◆ TO DO ◆
Set down each record exactly as written.
START RECORDS FOR THIS EXERCISE
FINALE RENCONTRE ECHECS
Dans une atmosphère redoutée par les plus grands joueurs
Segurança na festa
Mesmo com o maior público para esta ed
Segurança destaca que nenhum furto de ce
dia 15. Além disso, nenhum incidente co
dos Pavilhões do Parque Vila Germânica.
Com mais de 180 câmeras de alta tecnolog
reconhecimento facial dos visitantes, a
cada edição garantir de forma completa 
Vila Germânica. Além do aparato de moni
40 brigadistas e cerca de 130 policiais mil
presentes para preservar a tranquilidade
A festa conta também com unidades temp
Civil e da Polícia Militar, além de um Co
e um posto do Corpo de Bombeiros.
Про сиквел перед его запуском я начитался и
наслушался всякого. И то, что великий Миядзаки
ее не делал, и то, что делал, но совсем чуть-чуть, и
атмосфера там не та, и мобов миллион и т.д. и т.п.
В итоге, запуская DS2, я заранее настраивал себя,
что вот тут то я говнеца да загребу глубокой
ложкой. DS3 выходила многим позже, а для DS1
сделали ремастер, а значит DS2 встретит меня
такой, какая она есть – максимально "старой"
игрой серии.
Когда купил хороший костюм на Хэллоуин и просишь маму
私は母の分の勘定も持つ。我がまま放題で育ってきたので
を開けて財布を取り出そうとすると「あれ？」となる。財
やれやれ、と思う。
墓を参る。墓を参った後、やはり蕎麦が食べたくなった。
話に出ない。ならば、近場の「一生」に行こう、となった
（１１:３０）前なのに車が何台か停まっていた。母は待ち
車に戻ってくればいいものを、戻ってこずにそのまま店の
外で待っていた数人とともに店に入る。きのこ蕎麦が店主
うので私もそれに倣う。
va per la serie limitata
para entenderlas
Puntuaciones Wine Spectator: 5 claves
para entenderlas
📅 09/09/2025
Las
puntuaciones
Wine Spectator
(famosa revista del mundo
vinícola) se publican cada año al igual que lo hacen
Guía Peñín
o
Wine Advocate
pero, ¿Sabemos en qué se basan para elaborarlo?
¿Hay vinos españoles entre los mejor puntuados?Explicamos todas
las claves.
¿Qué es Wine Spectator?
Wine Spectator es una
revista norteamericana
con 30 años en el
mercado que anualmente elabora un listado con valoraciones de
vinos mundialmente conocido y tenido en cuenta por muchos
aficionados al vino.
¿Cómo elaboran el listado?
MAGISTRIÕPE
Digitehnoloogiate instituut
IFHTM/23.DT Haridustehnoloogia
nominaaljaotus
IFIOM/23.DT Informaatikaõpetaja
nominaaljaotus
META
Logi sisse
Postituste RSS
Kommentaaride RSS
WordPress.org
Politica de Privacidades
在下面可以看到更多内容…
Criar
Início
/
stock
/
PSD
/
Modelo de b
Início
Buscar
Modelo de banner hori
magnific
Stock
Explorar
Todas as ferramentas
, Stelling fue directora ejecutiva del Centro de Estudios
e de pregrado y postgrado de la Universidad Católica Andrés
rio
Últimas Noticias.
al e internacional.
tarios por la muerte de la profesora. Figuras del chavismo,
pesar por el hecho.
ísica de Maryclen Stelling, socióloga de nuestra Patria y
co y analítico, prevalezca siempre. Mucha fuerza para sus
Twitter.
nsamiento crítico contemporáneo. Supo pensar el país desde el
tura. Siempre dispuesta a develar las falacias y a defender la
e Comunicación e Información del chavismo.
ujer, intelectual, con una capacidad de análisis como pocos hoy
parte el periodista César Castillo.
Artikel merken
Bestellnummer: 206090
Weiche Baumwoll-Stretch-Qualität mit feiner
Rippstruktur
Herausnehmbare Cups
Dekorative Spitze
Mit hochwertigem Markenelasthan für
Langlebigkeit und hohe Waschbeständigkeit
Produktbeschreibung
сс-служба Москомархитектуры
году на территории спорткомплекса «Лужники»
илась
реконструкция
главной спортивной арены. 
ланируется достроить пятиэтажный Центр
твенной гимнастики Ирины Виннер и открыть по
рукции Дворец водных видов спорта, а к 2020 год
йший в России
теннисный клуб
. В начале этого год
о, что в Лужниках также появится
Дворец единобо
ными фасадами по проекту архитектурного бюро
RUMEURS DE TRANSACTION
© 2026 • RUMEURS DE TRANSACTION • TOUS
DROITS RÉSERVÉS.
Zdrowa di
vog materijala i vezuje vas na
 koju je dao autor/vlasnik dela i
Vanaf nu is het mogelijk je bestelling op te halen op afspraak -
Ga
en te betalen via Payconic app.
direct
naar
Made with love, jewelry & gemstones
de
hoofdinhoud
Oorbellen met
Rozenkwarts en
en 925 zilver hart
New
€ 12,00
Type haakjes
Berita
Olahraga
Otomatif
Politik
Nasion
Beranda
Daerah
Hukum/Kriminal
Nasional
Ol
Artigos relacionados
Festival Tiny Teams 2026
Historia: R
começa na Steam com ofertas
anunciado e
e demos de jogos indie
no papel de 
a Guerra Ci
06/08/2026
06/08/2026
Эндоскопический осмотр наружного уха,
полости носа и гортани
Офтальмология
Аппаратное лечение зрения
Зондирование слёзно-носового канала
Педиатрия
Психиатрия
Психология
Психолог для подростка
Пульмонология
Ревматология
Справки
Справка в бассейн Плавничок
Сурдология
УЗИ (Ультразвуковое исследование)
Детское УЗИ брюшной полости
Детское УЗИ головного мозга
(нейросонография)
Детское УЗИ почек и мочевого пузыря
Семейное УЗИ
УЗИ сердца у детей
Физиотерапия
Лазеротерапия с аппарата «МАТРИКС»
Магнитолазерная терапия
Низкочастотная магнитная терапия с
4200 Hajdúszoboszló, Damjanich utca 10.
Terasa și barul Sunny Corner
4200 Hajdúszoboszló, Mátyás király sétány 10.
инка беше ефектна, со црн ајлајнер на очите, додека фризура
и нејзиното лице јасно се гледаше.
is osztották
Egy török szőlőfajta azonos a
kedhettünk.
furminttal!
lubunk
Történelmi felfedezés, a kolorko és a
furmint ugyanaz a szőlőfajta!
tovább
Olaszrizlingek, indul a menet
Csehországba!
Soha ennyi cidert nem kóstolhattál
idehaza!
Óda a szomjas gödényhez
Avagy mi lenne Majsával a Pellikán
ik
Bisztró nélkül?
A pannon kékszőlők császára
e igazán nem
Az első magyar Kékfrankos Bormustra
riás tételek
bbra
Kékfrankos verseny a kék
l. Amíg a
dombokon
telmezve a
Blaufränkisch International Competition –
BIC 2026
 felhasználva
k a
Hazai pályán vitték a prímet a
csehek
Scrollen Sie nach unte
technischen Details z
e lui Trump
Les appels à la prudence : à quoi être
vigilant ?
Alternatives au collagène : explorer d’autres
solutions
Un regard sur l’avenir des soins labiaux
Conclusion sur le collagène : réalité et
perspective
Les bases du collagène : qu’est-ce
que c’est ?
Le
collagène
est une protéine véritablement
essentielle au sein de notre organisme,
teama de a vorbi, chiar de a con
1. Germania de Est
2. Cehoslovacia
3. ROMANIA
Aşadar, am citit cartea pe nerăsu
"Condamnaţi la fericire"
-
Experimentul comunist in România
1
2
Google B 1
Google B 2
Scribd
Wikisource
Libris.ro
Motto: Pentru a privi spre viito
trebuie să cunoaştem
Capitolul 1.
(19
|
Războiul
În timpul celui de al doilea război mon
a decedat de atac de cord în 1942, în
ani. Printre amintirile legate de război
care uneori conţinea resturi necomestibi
END RECORDS FOR THIS EXERCISE
◆ RESPONSE BELOW ◆
FINALE RENCONTRE ECHECS
Dans une atmosphère redoutée par les plus grands joueurs
Segurança na festa
Mesmo com o maior público para esta ed
Segurança destaca que nenhum furto de ce
dia 15. Além disso, nenhum incidente co
dos Pavilhões do Parque Vila Germânica.
Com mais de 180 câmeras de alta tecnolog
reconhecimento facial dos visitantes, a
cada edição garantir de forma completa 
Vila Germânica. Além do aparato de moni
40 brigadistas e cerca de 130 policiais mil
presentes para preservar a tranquilidade
A festa conta também com unidades temp
Civil e da Polícia Militar, além de um Co
e um posto do Corpo de Bombeiros.
Про сиквел перед его запуском я начитался и
наслушался всякого. И то, что великий Миядзаки
ее не делал, и то, что делал, но совсем чуть-чуть, и
атмосфера там не та, и мобов миллион и т.д. и т.п.
В итоге, запуская DS2, я заранее настраивал себя,
что вот тут то я говнеца да загребу глубокой
ложкой. DS3 выходила многим позже, а для DS1
сделали ремастер, а значит DS2 встретит меня
такой, какая она есть – максимально "старой"
игрой серии.
Когда купил хороший костюм на Хэллоуин и просишь маму
私は母の分の勘定も持つ。我がまま放題で育ってきたので
を開けて財布を取り出そうとすると「あれ？」となる。財
やれやれ、と思う。
墓を参る。墓を参った後、やはり蕎麦が食べたくなった。
話に出ない。ならば、近場の「一生」に行こう、となった
（１１:３０）前なのに車が何台か停まっていた。母は待ち
車に戻ってくればいいものを、戻ってこずにそのまま店の
外で待っていた数人とともに店に入る。きのこ蕎麦が店主
うので私もそれに倣う。
va per la serie limitata
para entenderlas
Puntuaciones Wine Spectator: 5 claves
para entenderlas
📅 09/09/2025
Las
puntuaciones
Wine Spectator
(famosa revista del mundo
vinícola) se publican cada año al igual que lo hacen
Guía Peñín
o
Wine Advocate
pero, ¿Sabemos en qué se basan para elaborarlo?
¿Hay vinos españoles entre los mejor puntuados?Explicamos todas
las claves.
¿Qué es Wine Spectator?
Wine Spectator es una
revista norteamericana
con 30 años en el
mercado que anualmente elabora un listado con valoraciones de
vinos mundialmente conocido y tenido en cuenta por muchos
aficionados al vino.
¿Cómo elaboran el listado?
MAGISTRIÕPE
Digitehnoloogiate instituut
IFHTM/23.DT Haridustehnoloogia
nominaaljaotus
IFIOM/23.DT Informaatikaõpetaja
nominaaljaotus
META
Logi sisse
Postituste RSS
Kommentaaride RSS
WordPress.org
Politica de Privacidades
在下面可以看到更多内容…
Criar
Início
/
stock
/
PSD
/
Modelo de b
Início
Buscar
Modelo de banner hori
magnific
Stock
Explorar
Todas as ferramentas
, Stelling fue directora ejecutiva del Centro de Estudios
e de pregrado y postgrado de la Universidad Católica Andrés
rio
Últimas Noticias.
al e internacional.
tarios por la muerte de la profesora. Figuras del chavismo,
pesar por el hecho.
ísica de Maryclen Stelling, socióloga de nuestra Patria y
co y analítico, prevalezca siempre. Mucha fuerza para sus
Twitter.
nsamiento crítico contemporáneo. Supo pensar el país desde el
tura. Siempre dispuesta a develar las falacias y a defender la
e Comunicación e Información del chavismo.
ujer, intelectual, con una capacidad de análisis como pocos hoy
parte el periodista César Castillo.
Artikel merken
Bestellnummer: 206090
Weiche Baumwoll-Stretch-Qualität mit feiner
Rippstruktur
Herausnehmbare Cups
Dekorative Spitze
Mit hochwertigem Markenelasthan für
Langlebigkeit und hohe Waschbeständigkeit
Produktbeschreibung
сс-служба Москомархитектуры
году на территории спорткомплекса «Лужники»
илась
реконструкция
главной спортивной арены. 
ланируется достроить пятиэтажный Центр
твенной гимнастики Ирины Виннер и открыть по
рукции Дворец водных видов спорта, а к 2020 год
йший в России
теннисный клуб
. В начале этого год
о, что в Лужниках также появится
Дворец единобо
ными фасадами по проекту архитектурного бюро
RUMEURS DE TRANSACTION
© 2026 • RUMEURS DE TRANSACTION • TOUS
DROITS RÉSERVÉS.
Zdrowa di
vog materijala i vezuje vas na
 koju je dao autor/vlasnik dela i
Vanaf nu is het mogelijk je bestelling op te halen op afspraak -
Ga
en te betalen via Payconic app.
direct
naar
Made with love, jewelry & gemstones
de
hoofdinhoud
Oorbellen met
Rozenkwarts en
en 925 zilver hart
New
€ 12,00
Type haakjes
Berita
Olahraga
Otomatif
Politik
Nasion
Beranda
Daerah
Hukum/Kriminal
Nasional
Ol
Artigos relacionados
Festival Tiny Teams 2026
Historia: R
começa na Steam com ofertas
anunciado e
e demos de jogos indie
no papel de 
a Guerra Ci
06/08/2026
06/08/2026
Эндоскопический осмотр наружного уха,
полости носа и гортани
Офтальмология
Аппаратное лечение зрения
Зондирование слёзно-носового канала
Педиатрия
Психиатрия
Психология
Психолог для подростка
Пульмонология
Ревматология
Справки
Справка в бассейн Плавничок
Сурдология
УЗИ (Ультразвуковое исследование)
Детское УЗИ брюшной полости
Детское УЗИ головного мозга
(нейросонография)
Детское УЗИ почек и мочевого пузыря
Семейное УЗИ
УЗИ сердца у детей
Физиотерапия
Лазеротерапия с аппарата «МАТРИКС»
Магнитолазерная терапия
Низкочастотная магнитная терапия с
4200 Hajdúszoboszló, Damjanich utca 10.
Terasa și barul Sunny Corner
4200 Hajdúszoboszló, Mátyás király sétány 10.
инка беше ефектна, со црн ајлајнер на очите, додека фризура
и нејзиното лице јасно се гледаше.
is osztották
Egy török szőlőfajta azonos a
kedhettünk.
furminttal!
lubunk
Történelmi felfedezés, a kolorko és a
furmint ugyanaz a szőlőfajta!
tovább
Olaszrizlingek, indul a menet
Csehországba!
Soha ennyi cidert nem kóstolhattál
idehaza!
Óda a szomjas gödényhez
Avagy mi lenne Majsával a Pellikán
ik
Bisztró nélkül?
A pannon kékszőlők császára
e igazán nem
Az első magyar Kékfrankos Bormustra
riás tételek
bbra
Kékfrankos verseny a kék
l. Amíg a
dombokon
telmezve a
Blaufränkisch International Competition –
BIC 2026
 felhasználva
k a
Hazai pályán vitték a prímet a
csehek
Scrollen Sie nach unte
technischen Details z
e lui Trump
Les appels à la prudence : à quoi être
vigilant ?
Alternatives au collagène : explorer d’autres
solutions
Un regard sur l’avenir des soins labiaux
Conclusion sur le collagène : réalité et
perspective
Les bases du collagène : qu’est-ce
que c’est ?
Le
collagène
est une protéine véritablement
essentielle au sein de notre organisme,
teama de a vorbi, chiar de a con
1. Germania de Est
2. Cehoslovacia
3. ROMANIA
Aşadar, am citit cartea pe nerăsu
"Condamnaţi la fericire"
-
Experimentul comunist in România
1
2
Google B 1
Google B 2
Scribd
Wikisource
Libris.ro
Motto: Pentru a privi spre viito
trebuie să cunoaştem
Capitolul 1.
(19
|
Războiul
În timpul celui de al doilea război mon
a decedat de atac de cord în 1942, în
ani. Printre amintirile legate de război
care uneori conţinea resturi necomestibi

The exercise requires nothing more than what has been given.